TASK DESCRIPTION - Your task is to find every line in the records that holds the string "Capítulo" and copy it.

MATERIALS PROVIDED -
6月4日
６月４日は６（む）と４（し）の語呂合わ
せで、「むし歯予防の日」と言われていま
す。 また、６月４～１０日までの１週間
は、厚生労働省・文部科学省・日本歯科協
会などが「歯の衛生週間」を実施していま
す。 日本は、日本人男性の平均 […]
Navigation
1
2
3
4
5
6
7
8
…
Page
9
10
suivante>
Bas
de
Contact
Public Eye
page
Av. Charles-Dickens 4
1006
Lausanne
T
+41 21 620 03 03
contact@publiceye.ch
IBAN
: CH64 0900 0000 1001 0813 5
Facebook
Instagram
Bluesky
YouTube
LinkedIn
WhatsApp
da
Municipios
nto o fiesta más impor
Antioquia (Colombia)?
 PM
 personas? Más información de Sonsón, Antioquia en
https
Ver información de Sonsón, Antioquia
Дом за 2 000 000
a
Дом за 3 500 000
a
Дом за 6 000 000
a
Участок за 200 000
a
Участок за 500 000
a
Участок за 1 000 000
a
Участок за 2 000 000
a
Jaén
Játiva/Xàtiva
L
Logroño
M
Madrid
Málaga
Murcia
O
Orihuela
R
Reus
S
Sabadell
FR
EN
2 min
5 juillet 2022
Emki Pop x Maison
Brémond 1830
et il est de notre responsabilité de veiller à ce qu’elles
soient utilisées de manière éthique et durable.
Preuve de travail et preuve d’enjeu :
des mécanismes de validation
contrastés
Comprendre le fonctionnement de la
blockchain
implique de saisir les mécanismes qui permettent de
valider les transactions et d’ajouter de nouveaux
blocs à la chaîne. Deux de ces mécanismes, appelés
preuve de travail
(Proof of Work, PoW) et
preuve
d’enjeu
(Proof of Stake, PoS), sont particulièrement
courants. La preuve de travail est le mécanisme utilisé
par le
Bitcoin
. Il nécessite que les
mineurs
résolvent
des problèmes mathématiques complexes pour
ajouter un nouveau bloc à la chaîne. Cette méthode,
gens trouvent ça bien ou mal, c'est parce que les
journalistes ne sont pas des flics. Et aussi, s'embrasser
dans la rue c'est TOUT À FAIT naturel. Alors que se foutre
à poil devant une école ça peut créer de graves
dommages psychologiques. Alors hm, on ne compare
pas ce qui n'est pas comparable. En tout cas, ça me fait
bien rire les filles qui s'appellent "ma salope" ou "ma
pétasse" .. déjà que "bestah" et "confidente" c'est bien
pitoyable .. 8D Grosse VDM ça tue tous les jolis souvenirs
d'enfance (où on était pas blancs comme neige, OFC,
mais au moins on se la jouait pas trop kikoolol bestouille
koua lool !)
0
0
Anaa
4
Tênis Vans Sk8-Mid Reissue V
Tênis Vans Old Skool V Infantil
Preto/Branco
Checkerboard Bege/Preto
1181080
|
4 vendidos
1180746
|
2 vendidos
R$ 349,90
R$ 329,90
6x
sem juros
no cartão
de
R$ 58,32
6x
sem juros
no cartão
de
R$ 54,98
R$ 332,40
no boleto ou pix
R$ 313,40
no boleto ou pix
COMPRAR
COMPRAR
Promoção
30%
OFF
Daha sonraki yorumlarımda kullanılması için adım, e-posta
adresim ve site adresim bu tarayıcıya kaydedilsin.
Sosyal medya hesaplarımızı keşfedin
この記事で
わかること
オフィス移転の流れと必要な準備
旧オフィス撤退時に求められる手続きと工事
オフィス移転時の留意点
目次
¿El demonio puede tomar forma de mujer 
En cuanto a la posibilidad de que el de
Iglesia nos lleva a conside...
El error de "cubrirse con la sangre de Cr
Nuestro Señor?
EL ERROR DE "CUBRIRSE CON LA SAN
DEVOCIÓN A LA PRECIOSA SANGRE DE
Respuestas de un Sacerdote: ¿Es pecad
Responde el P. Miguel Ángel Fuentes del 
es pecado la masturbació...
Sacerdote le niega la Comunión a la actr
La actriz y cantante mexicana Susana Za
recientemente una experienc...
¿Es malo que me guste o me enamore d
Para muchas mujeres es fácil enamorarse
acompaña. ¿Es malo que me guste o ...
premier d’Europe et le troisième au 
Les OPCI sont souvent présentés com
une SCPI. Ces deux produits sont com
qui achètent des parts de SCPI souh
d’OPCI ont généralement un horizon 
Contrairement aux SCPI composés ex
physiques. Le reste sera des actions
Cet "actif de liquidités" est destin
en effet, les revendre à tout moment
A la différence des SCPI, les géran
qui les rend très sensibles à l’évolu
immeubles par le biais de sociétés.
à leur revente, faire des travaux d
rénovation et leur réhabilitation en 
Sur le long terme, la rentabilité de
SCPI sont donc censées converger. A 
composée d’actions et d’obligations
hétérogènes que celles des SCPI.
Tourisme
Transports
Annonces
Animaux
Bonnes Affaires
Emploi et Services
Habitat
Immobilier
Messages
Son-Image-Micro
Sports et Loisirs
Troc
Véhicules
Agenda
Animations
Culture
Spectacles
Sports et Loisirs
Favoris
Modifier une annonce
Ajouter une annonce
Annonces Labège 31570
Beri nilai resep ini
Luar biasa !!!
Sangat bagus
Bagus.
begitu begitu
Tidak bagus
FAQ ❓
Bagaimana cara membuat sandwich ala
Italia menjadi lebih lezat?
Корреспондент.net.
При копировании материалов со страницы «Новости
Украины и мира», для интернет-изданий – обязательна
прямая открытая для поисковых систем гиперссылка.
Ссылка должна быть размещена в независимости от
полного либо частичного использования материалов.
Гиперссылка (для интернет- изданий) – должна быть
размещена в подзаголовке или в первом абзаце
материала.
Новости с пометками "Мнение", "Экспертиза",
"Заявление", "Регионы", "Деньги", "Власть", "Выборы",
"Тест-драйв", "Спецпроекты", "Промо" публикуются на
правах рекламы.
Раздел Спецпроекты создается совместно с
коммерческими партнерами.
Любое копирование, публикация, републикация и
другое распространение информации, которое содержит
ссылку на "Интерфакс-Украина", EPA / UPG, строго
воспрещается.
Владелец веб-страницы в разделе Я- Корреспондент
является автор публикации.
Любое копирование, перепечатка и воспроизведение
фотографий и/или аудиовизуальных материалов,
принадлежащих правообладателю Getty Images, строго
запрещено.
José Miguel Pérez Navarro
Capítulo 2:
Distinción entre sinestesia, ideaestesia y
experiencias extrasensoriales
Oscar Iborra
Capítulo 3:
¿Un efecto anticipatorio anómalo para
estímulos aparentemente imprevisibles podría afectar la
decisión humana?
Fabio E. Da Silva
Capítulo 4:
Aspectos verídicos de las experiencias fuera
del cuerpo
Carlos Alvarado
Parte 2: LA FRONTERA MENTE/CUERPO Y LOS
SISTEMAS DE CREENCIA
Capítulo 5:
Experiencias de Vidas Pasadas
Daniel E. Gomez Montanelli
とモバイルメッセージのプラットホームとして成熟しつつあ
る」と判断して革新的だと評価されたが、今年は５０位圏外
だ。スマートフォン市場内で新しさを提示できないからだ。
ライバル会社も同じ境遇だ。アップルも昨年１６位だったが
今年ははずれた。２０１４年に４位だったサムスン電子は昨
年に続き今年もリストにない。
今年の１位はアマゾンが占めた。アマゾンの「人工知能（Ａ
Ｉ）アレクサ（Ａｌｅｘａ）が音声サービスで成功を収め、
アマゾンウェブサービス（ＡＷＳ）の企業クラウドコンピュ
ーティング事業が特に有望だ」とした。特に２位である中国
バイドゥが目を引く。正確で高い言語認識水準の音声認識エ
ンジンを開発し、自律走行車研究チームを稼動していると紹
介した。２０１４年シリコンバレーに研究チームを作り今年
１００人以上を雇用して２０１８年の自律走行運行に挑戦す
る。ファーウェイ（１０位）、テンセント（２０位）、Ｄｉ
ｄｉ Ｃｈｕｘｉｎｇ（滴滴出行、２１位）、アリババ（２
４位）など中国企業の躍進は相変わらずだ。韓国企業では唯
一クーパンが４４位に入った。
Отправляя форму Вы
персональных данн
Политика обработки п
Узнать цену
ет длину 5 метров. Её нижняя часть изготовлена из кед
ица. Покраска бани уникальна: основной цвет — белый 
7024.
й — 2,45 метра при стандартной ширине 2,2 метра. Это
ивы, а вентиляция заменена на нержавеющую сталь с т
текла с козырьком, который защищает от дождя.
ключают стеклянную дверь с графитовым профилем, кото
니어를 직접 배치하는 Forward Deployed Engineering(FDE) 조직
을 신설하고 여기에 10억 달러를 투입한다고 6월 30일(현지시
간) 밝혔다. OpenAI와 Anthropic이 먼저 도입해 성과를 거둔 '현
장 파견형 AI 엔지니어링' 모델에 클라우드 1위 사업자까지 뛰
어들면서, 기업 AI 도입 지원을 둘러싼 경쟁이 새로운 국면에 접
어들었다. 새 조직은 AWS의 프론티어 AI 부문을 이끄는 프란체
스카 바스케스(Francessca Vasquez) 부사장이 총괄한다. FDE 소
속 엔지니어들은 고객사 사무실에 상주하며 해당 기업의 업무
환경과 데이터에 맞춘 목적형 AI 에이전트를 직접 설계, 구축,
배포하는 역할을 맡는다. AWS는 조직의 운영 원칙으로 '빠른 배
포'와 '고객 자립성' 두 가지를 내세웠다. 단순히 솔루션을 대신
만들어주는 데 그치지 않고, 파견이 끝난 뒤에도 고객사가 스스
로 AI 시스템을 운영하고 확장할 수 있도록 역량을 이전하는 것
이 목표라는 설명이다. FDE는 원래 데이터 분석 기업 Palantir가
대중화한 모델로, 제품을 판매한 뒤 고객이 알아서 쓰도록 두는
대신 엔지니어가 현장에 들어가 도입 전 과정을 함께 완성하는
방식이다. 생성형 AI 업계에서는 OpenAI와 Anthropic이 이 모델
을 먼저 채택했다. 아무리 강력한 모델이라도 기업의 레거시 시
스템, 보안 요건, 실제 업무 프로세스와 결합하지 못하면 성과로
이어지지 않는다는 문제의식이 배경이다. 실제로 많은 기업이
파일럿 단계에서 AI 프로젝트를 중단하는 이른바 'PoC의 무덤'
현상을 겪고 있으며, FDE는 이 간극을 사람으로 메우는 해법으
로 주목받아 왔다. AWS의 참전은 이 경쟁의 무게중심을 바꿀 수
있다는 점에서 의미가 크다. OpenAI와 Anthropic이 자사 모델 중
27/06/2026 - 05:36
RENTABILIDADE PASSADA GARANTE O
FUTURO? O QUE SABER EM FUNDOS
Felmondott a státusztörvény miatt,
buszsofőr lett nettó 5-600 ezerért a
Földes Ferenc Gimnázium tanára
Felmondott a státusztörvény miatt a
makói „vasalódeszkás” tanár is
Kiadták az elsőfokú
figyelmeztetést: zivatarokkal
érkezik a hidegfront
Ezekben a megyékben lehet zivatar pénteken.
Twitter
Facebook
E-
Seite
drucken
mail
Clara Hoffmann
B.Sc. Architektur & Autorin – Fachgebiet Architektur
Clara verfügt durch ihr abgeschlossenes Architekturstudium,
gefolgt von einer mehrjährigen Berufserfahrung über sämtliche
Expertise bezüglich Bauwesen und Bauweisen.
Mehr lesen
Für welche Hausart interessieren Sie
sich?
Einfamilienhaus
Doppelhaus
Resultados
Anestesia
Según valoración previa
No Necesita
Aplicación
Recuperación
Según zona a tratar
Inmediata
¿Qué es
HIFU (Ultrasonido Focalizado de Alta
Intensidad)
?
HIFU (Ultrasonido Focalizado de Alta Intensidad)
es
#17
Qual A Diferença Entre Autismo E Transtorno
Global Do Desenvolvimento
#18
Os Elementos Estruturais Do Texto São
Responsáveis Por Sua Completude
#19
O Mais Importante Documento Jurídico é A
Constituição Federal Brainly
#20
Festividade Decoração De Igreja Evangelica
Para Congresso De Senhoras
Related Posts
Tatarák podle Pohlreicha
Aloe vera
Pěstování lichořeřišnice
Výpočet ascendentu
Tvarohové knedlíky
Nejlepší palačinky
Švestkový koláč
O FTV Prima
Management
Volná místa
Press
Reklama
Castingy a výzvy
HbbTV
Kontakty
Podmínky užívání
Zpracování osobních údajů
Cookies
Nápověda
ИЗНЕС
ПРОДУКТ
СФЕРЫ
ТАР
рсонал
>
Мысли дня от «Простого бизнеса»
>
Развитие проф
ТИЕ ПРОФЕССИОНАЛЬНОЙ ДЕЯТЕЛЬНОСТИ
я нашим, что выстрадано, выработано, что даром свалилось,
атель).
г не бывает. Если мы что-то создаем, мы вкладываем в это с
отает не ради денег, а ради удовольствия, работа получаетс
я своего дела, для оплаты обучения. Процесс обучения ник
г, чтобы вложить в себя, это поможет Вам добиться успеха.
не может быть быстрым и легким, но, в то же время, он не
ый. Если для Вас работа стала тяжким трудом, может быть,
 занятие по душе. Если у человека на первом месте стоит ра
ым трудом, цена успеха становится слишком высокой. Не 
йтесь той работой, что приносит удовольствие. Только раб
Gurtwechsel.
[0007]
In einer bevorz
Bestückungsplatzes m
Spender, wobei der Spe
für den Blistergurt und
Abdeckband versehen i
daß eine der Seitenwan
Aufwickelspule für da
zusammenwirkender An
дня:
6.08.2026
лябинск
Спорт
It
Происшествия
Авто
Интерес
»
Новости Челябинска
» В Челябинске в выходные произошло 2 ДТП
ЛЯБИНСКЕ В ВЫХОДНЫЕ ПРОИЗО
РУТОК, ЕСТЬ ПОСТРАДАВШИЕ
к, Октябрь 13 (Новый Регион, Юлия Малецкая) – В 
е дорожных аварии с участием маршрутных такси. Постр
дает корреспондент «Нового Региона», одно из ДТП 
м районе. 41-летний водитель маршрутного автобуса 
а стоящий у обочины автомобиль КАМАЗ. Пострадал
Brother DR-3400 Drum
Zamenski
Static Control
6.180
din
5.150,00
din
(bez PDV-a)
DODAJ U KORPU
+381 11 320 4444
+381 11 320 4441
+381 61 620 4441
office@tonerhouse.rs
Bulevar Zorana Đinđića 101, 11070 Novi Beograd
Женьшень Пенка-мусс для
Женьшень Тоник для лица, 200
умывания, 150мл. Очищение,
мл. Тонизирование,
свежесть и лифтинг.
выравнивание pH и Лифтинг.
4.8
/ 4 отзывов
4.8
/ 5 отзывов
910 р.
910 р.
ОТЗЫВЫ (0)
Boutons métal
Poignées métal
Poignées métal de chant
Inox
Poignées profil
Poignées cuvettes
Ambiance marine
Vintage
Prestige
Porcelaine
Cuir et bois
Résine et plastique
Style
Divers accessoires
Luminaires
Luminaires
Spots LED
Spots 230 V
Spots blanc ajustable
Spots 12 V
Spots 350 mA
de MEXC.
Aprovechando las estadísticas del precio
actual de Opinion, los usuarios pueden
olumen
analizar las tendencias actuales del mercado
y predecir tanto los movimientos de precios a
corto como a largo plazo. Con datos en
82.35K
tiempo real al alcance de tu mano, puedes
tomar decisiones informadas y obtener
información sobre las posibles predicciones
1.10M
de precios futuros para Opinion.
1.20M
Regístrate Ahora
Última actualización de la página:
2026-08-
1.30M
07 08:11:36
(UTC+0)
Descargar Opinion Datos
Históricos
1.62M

REPLY TO THE TASK -
Capítulo 2:
Capítulo 3:
Capítulo 4:
Capítulo 5:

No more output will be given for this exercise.